AlphaFold 3: The Turns of the Amino
[Paper: Accurate structure prediction of biomolecular interactions with AlphaFold 3]
Summary by Adrian Wilkins-Caruana
In 2021, Google DeepMind announced AlphaFold 2, their latest deep learning–based, protein-folding algorithm. Protein folding is the process of predicting the 3d coordinates of the heavy atoms in a given protein using some basic information about that protein, such as its primary amino acid sequence. Protein folding methods that preceded AlphaFold 2 — including the original AlphaFold — were ok, but AlphaFold 2 blew them out of the water, achieving error rates 3x smaller than the next best method. But now AlphaFold 3, which Google DeepMind has developed in collaboration with Isomorphic Labs, goes beyond proteins to analyzing a broad spectrum of biomolecules.
Given an input list of molecules, AlphaFold 3 can determine their joint 3d structure to reveal how they all fit together. In addition to proteins, AlphaFold 3 can model other large molecules like DNA and RNA, as well as smaller ones known as ligands. For example, the figure below shows the structure of a protein (blue) bound to a double helix of DNA (pink), and how this structure compares to the ground-truth, experimentally measured structure (gray).

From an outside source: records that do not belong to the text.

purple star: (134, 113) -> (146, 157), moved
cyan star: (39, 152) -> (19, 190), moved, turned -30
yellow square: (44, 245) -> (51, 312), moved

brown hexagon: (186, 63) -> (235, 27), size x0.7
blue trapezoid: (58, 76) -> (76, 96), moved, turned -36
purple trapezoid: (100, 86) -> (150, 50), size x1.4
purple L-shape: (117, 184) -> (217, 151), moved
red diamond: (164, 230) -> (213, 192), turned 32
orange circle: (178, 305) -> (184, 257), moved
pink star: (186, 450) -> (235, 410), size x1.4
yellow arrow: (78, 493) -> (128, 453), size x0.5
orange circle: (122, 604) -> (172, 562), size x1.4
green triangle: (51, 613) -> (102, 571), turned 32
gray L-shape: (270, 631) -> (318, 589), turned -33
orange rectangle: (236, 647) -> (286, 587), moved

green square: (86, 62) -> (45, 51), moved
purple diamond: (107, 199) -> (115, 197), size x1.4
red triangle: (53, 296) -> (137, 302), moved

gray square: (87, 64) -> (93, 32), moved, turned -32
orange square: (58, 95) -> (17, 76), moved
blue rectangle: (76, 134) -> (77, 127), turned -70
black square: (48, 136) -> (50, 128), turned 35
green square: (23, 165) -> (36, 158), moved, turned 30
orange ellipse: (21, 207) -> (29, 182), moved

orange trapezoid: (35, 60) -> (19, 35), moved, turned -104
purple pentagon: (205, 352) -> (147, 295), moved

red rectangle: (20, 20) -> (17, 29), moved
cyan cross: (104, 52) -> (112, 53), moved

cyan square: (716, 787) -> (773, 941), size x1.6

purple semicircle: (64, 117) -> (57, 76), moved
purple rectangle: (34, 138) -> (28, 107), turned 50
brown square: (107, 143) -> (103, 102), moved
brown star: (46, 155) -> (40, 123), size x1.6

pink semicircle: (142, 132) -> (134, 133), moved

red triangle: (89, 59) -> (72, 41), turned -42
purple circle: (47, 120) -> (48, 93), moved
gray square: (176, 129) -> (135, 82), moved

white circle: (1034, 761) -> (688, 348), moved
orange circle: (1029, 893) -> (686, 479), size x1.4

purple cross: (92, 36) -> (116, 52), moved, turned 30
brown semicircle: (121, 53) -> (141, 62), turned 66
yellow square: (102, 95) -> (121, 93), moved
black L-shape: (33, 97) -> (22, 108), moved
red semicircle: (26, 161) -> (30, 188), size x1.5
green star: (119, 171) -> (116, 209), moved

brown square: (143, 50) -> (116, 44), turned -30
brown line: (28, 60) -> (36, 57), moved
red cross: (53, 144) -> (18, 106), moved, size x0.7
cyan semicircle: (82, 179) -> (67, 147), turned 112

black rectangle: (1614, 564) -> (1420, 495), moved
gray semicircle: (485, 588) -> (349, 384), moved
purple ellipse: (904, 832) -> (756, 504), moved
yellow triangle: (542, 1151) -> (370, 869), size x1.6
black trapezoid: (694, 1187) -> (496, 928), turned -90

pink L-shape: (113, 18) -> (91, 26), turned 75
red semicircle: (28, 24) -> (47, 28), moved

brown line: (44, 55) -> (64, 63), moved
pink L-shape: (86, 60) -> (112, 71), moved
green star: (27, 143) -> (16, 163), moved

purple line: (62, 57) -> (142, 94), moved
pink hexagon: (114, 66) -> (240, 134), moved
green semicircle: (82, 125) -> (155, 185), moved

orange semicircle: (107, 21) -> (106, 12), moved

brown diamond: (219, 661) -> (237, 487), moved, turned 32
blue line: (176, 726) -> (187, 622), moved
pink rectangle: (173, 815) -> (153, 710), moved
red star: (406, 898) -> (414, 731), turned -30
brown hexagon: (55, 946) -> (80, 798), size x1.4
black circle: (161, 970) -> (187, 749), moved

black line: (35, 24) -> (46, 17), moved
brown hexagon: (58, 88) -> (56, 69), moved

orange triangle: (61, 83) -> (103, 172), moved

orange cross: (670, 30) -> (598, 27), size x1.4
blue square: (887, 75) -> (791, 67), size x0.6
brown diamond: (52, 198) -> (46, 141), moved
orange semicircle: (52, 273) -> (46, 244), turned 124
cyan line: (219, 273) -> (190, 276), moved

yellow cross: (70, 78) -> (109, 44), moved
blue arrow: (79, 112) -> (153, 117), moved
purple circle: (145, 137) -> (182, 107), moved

Architecturally, AlphaFold 3 is very similar to AlphaFold 2. Each method has two main components: one for generating representations of the molecules, and another for predicting their structure. AlphaFold 3’s representation method, called Pairformer, is a simpler version of the one in AlphaFold 2. Both of these methods work like a transformer: The attention mechanism operates on the chemical structure of the biomolecule, and a gating mechanism generates representations for pairs of atoms in the molecule, similar to the causal attention mask in a transformer. The figure below shows an example of the pair representation, and how the elements of the representation correspond to atoms in a graph representation of a molecule.
The next step AlphaFold 3 performs is determining the actual 3d coordinates of each atom in the joint biomolecular structure. Unlike AlphaFold 2, which used a complicated structure-prediction module that needed carefully tuned parameters to ensure that its predictions were plausible, AlphaFold 3 uses a diffusion model to directly predict the 3d coordinates. This works kind of like a text-conditioned, image-generating diffusion model, except that AlphaFold 3 uses the pairwise representations to condition the denoising of the atoms’ coordinates.
While a diffusion model offers many benefits — like not needing to enforce global rotational and translational invariances during generation — it also has drawbacks. For example, the researchers found that the model would hallucinate plausible chemical structures where they shouldn’t exist. To counteract this, they used predicted structures from the AlphaFold-Multimer v2.3 — an extension of AlphaFold 2 for protein complex structure prediction — to enrich AlphaFold 3’s training data. This effectively taught AlphaFold 3 to mimic the non-hallucination behavior of its predecessor.
This new AlphaFold model is a tremendous leap forward in terms of its predictive accuracy, but it’s also a one-stop shop for many biomolecular modeling tasks. For example, AlphaFold 3 achieves much higher accuracy on protein-nucleic acid interactions than nucleic acid–specific predictors. It’s a similar story for protein-ligand interactions and antibody-antigen prediction. The method also demonstrates that deep learning methods are highly effective at modeling a variety of biomolecular interactions and will help us better understand how the most complex processes in our bodies work, like drug interactions, hormone production, and the health-preserving process of DNA repair.